Rabobank warns Hormuz closure tightens oil supply as traders weigh renewed US strikes on Iran

    by VT Markets
    /
    May 18, 2026

    Rabobank reports the Strait of Hormuz is still functionally closed on day 79, while global crude and refined product stocks are rapidly drawing down. The note says many forecasts still assume a near-term resolution in Iran and a full re-opening of the strait to shipping.

    Markets are focused on whether US strikes on Iran resume. The report says renewed bombing could push physical oil prices and prompt spreads sharply higher, while stock prices could fall.

    Strait Of Hormuz Market Reality

    It also says Asian physical supply chains are finding it harder each day to secure oil barrels. The article adds that Scott Bessent said Iranian crude would need to return, as a US blockade moves shut-ins closer.

    The article states it was produced with the help of an artificial intelligence tool and reviewed by an editor.

    The functional closure of the Strait of Hormuz is now the defining market reality we must navigate. Global crude stocks are draining at an alarming rate, a trend confirmed by recent EIA data showing U.S. inventories have fallen by over 60 million barrels since February. This sustained physical tightness should be viewed as the base case for all trading strategies in the coming weeks.

    With Brent futures trading around $135, the market is already pricing in a significant supply risk premium. We see extreme backwardation, where the front-month contract is far more expensive than later months, indicating a desperate scramble for immediate barrels. This structure suggests any further escalation, such as a restart of U.S. strikes on Iran, could cause an explosive move higher.

    Positioning For Further Escalation

    We believe long positions in front-month call options or call spreads remain prudent ways to gain exposure to a potential price spike. The CBOE Crude Oil Volatility Index (OVX) is holding stubbornly above 60, meaning options are expensive but accurately reflect the massive uncertainty. This high volatility is simply the cost of positioning for a conflict-driven outcome.

    It is important to note that many central banks are still forecasting a resolution and reopening of the strait within the next quarter. This creates a major disconnect between official policy assumptions and the physical market reality traders are facing daily. We see this as a vulnerability, suggesting that official economic forecasts may be far too optimistic about containing inflation.

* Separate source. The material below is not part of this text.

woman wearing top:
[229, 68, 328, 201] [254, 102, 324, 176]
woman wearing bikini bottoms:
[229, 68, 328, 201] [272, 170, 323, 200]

    This situation has echoes of past supply shocks, though the duration is now a greater concern than what we saw in 2022 after Russia’s invasion of Ukraine. Back in 2025 when this closure began, few expected it to last this long, but the direct blockade of a critical chokepoint continues to severely impact Asian supply chains. Traders should be positioned for a scenario where prices surpass previous highs if a diplomatic solution doesn’t materialize soon.